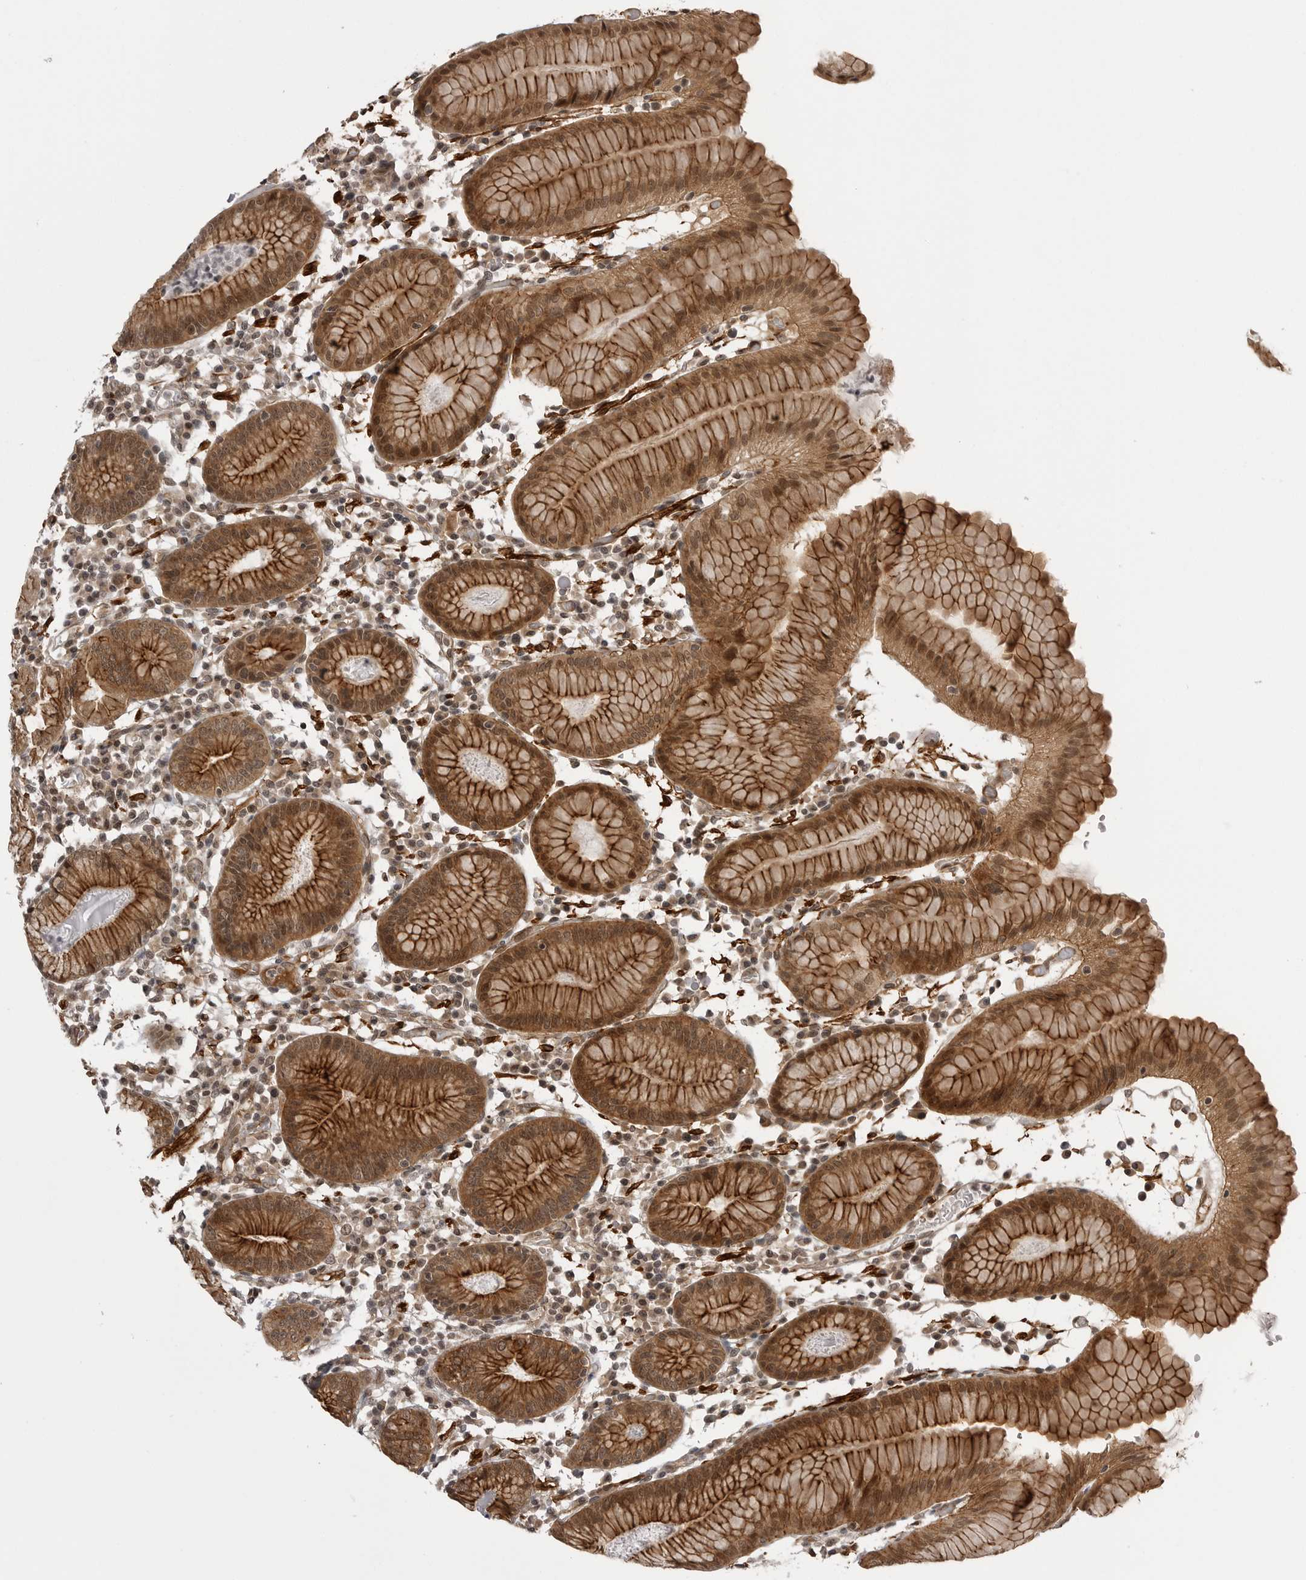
{"staining": {"intensity": "strong", "quantity": ">75%", "location": "cytoplasmic/membranous,nuclear"}, "tissue": "stomach", "cell_type": "Glandular cells", "image_type": "normal", "snomed": [{"axis": "morphology", "description": "Normal tissue, NOS"}, {"axis": "topography", "description": "Stomach"}, {"axis": "topography", "description": "Stomach, lower"}], "caption": "Immunohistochemistry staining of normal stomach, which shows high levels of strong cytoplasmic/membranous,nuclear staining in approximately >75% of glandular cells indicating strong cytoplasmic/membranous,nuclear protein staining. The staining was performed using DAB (3,3'-diaminobenzidine) (brown) for protein detection and nuclei were counterstained in hematoxylin (blue).", "gene": "SORBS1", "patient": {"sex": "female", "age": 75}}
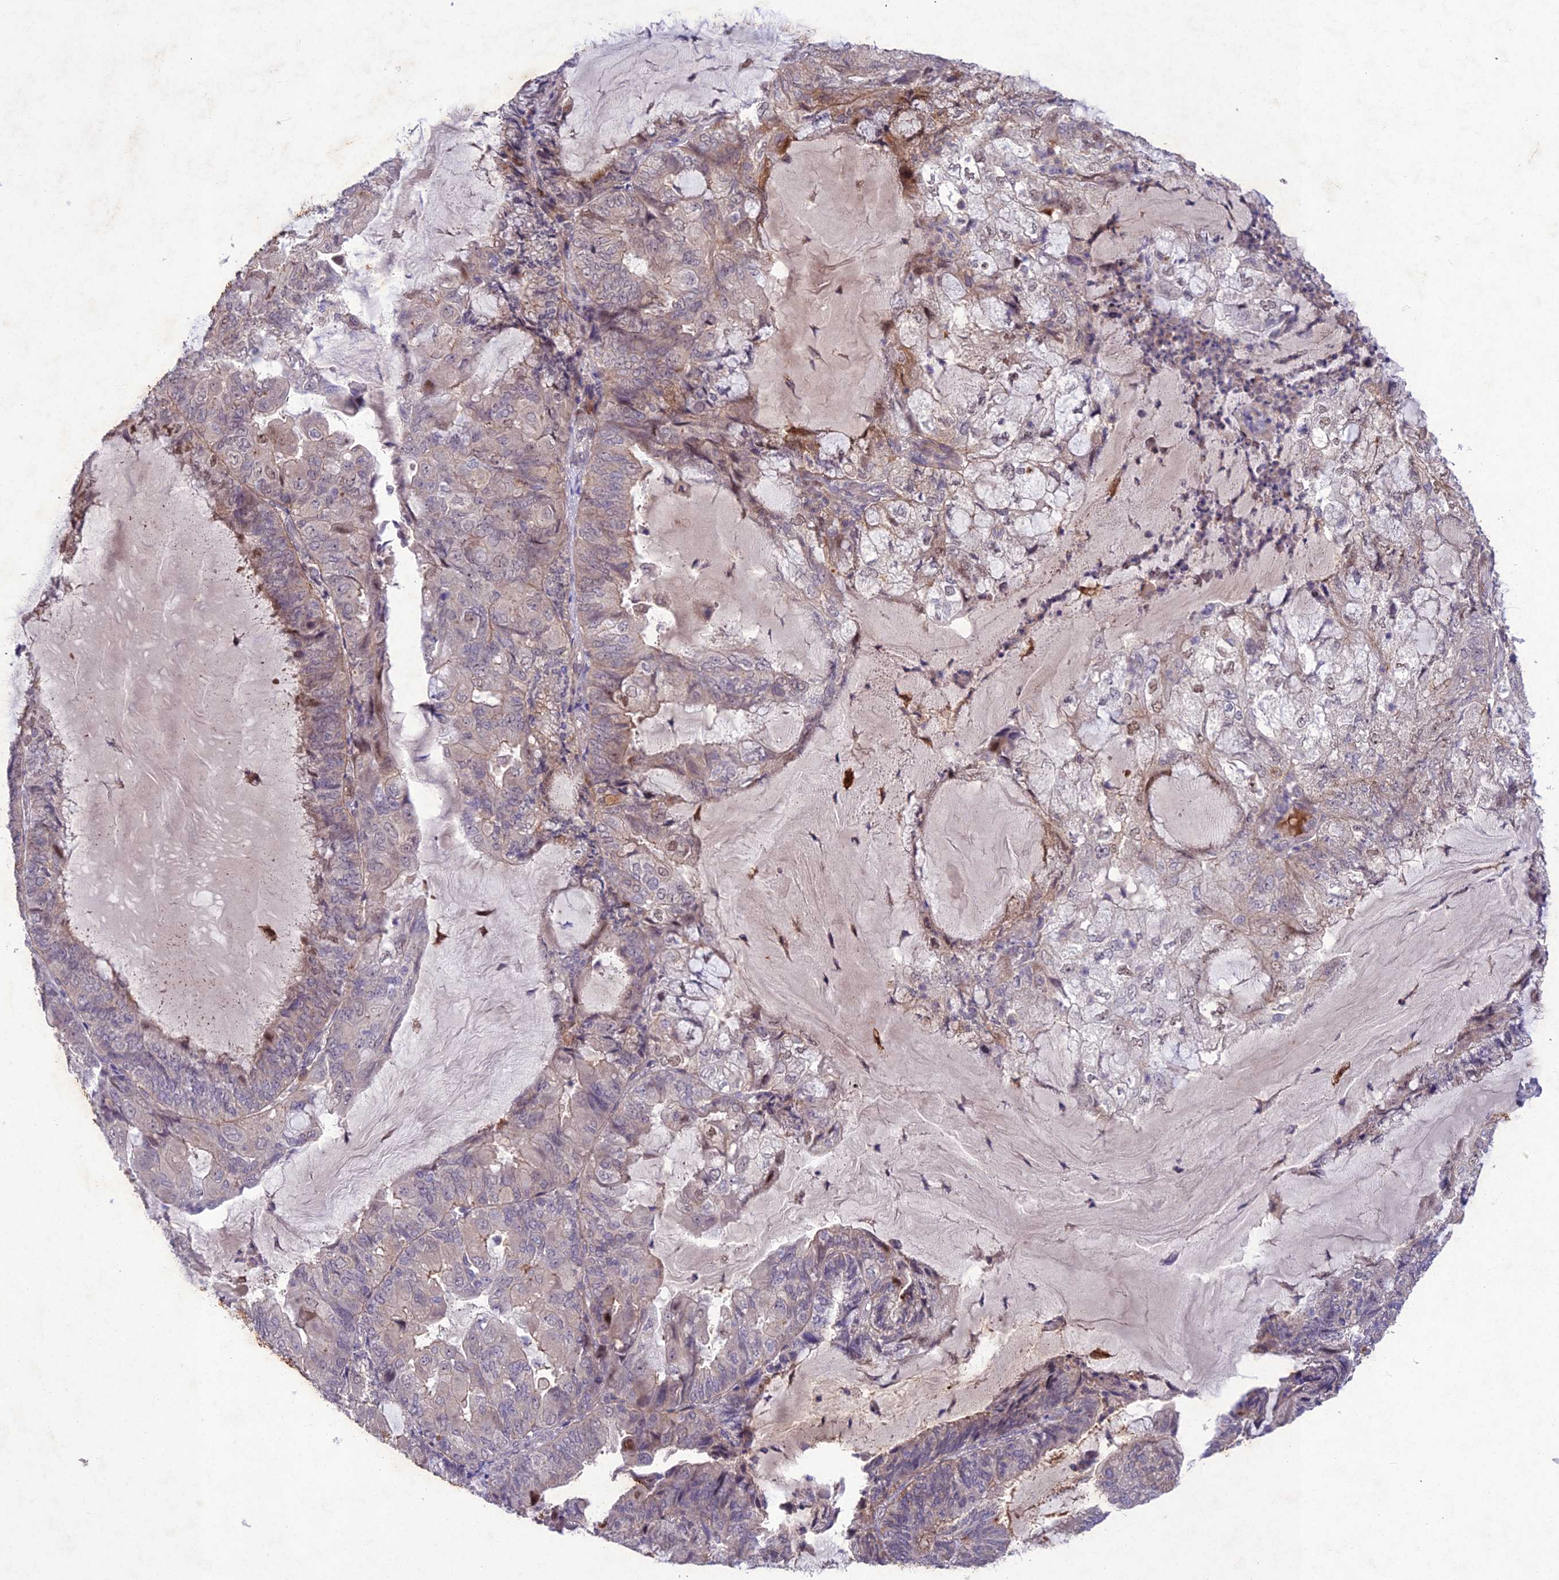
{"staining": {"intensity": "moderate", "quantity": "<25%", "location": "cytoplasmic/membranous"}, "tissue": "endometrial cancer", "cell_type": "Tumor cells", "image_type": "cancer", "snomed": [{"axis": "morphology", "description": "Adenocarcinoma, NOS"}, {"axis": "topography", "description": "Endometrium"}], "caption": "Human endometrial adenocarcinoma stained for a protein (brown) displays moderate cytoplasmic/membranous positive staining in approximately <25% of tumor cells.", "gene": "ANKRD52", "patient": {"sex": "female", "age": 81}}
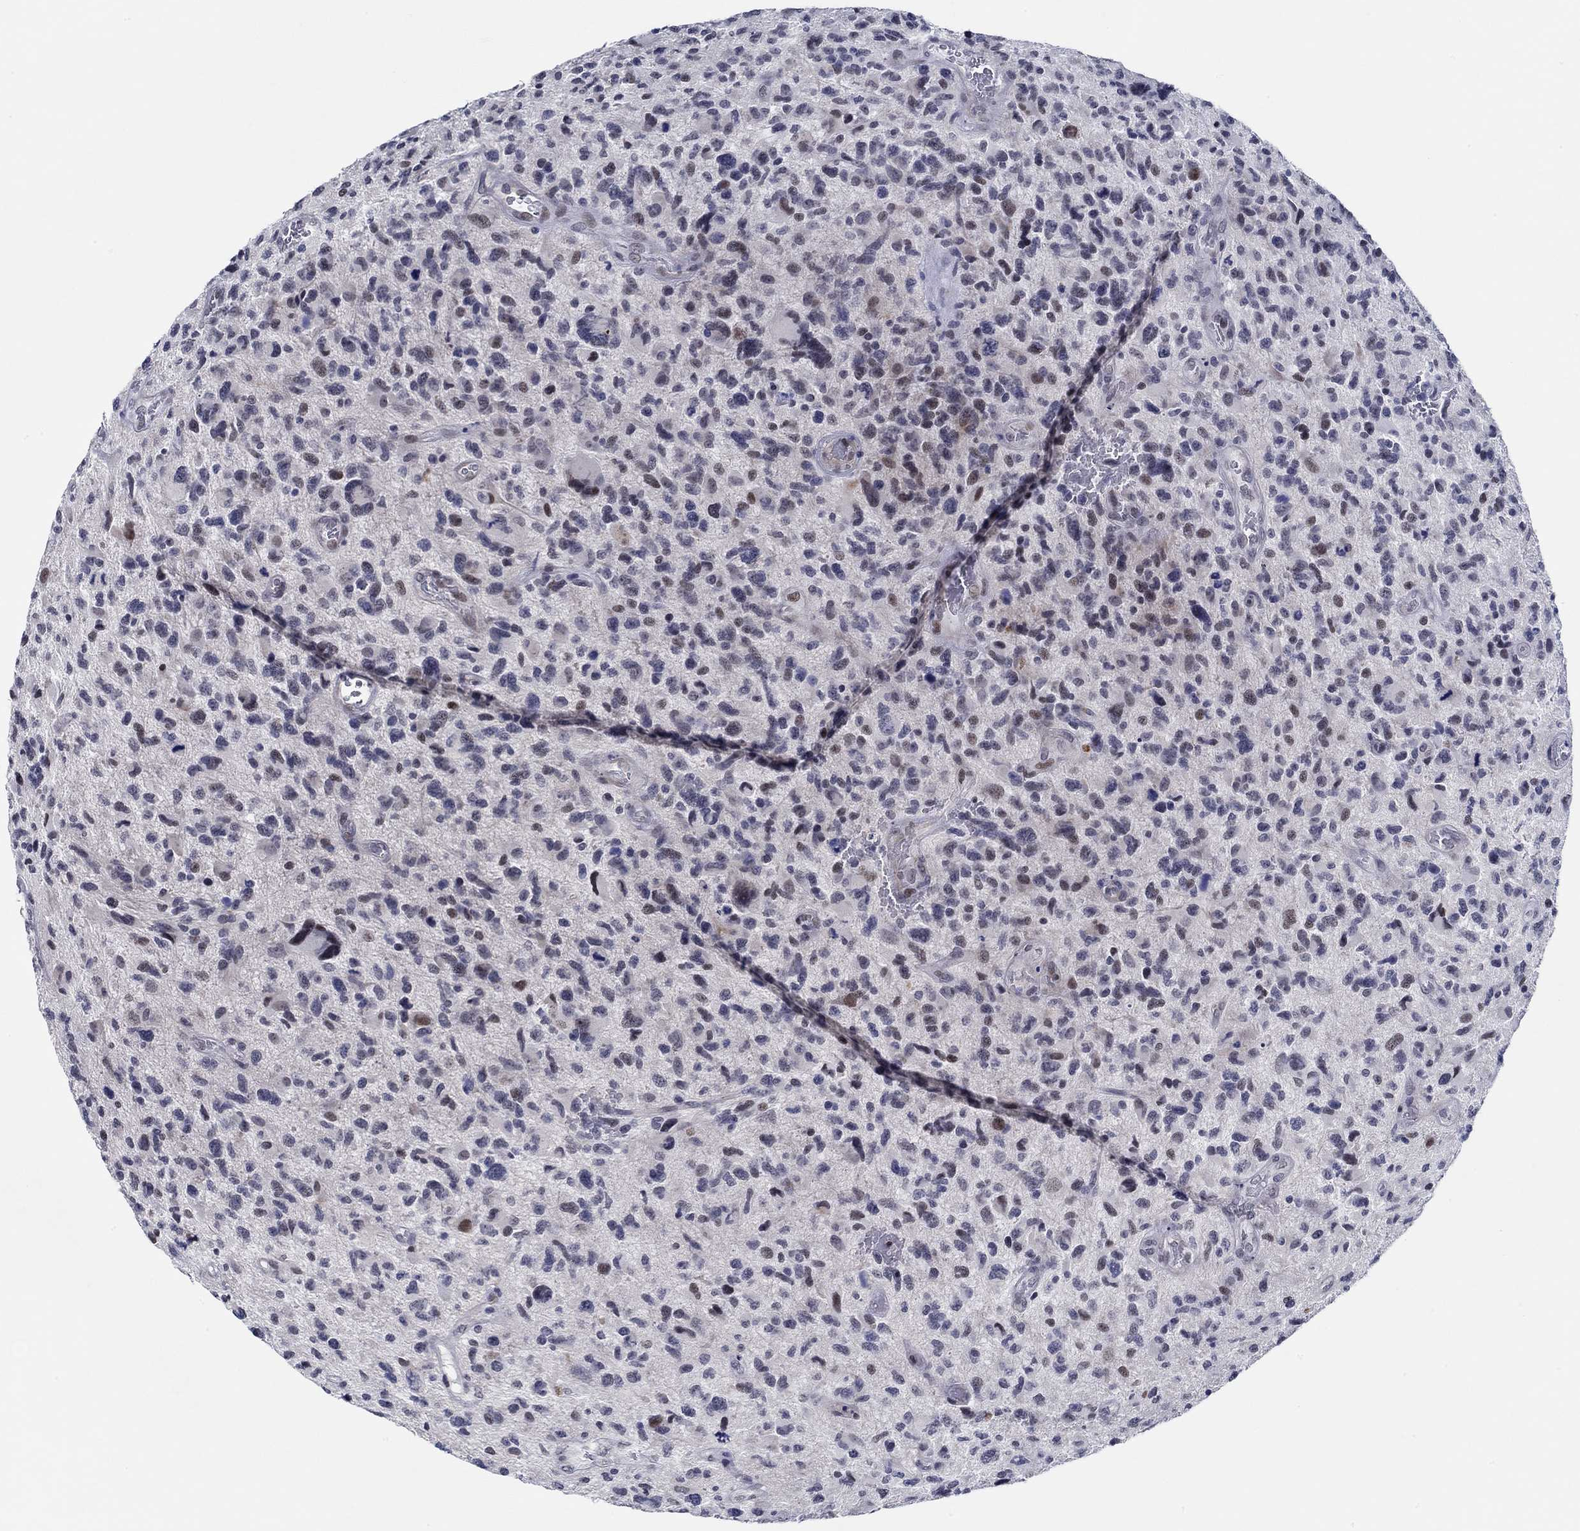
{"staining": {"intensity": "negative", "quantity": "none", "location": "none"}, "tissue": "glioma", "cell_type": "Tumor cells", "image_type": "cancer", "snomed": [{"axis": "morphology", "description": "Glioma, malignant, NOS"}, {"axis": "morphology", "description": "Glioma, malignant, High grade"}, {"axis": "topography", "description": "Brain"}], "caption": "Immunohistochemistry (IHC) of human glioma exhibits no expression in tumor cells.", "gene": "SLC34A1", "patient": {"sex": "female", "age": 71}}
+-------+
■ Prompt: Count the lines in the material above where the string "approximately" appears, then state only that count.

■ Solution to this task: 2